[[ Data supplied, beginning ]]

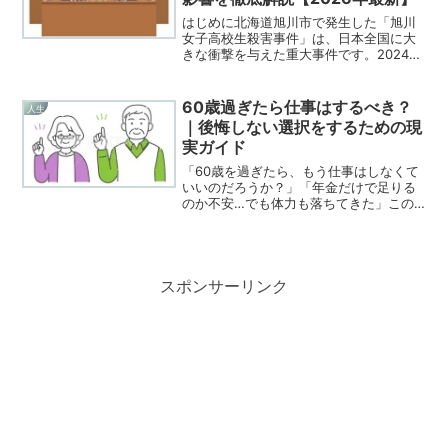
はじめに北海道旭川市で発生した「旭川
女子高校生殺害事件」は、日本全国に大
きな衝撃を与えた重大事件です。2024年
4月、当時17歳の女子高校生が北海道旭川
市の神居大橋から転落し死亡しました。
その後の捜査で監禁や暴行、不同意わい
60歳過ぎたら仕事はするべき？
人生
せつ行為などが明...
｜後悔しない選択をするための現
実ガイド
「60歳を過ぎたら、もう仕事はしなくて
いいのだろうか？」「年金だけで足りる
のか不安…でも体力も落ちてきた」この
疑問は、60代に入った多くの人が一度は
真剣に悩むテーマです。この記事では、
**60歳以降に仕事を「するべき人」「し
なくてもいい人」...
スポンサーリンク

[[ Data supplied, end ]]

* What you will do: The job here is to write out the records exactly, pictures excluded.

* Answer to this exercise:
はじめに北海道旭川市で発生した「旭川
女子高校生殺害事件」は、日本全国に大
きな衝撃を与えた重大事件です。2024年
4月、当時17歳の女子高校生が北海道旭川
市の神居大橋から転落し死亡しました。
その後の捜査で監禁や暴行、不同意わい
60歳過ぎたら仕事はするべき？
人生
せつ行為などが明...
｜後悔しない選択をするための現
実ガイド
「60歳を過ぎたら、もう仕事はしなくて
いいのだろうか？」「年金だけで足りる
のか不安…でも体力も落ちてきた」この
疑問は、60代に入った多くの人が一度は
真剣に悩むテーマです。この記事では、
**60歳以降に仕事を「するべき人」「し
なくてもいい人」...
スポンサーリンク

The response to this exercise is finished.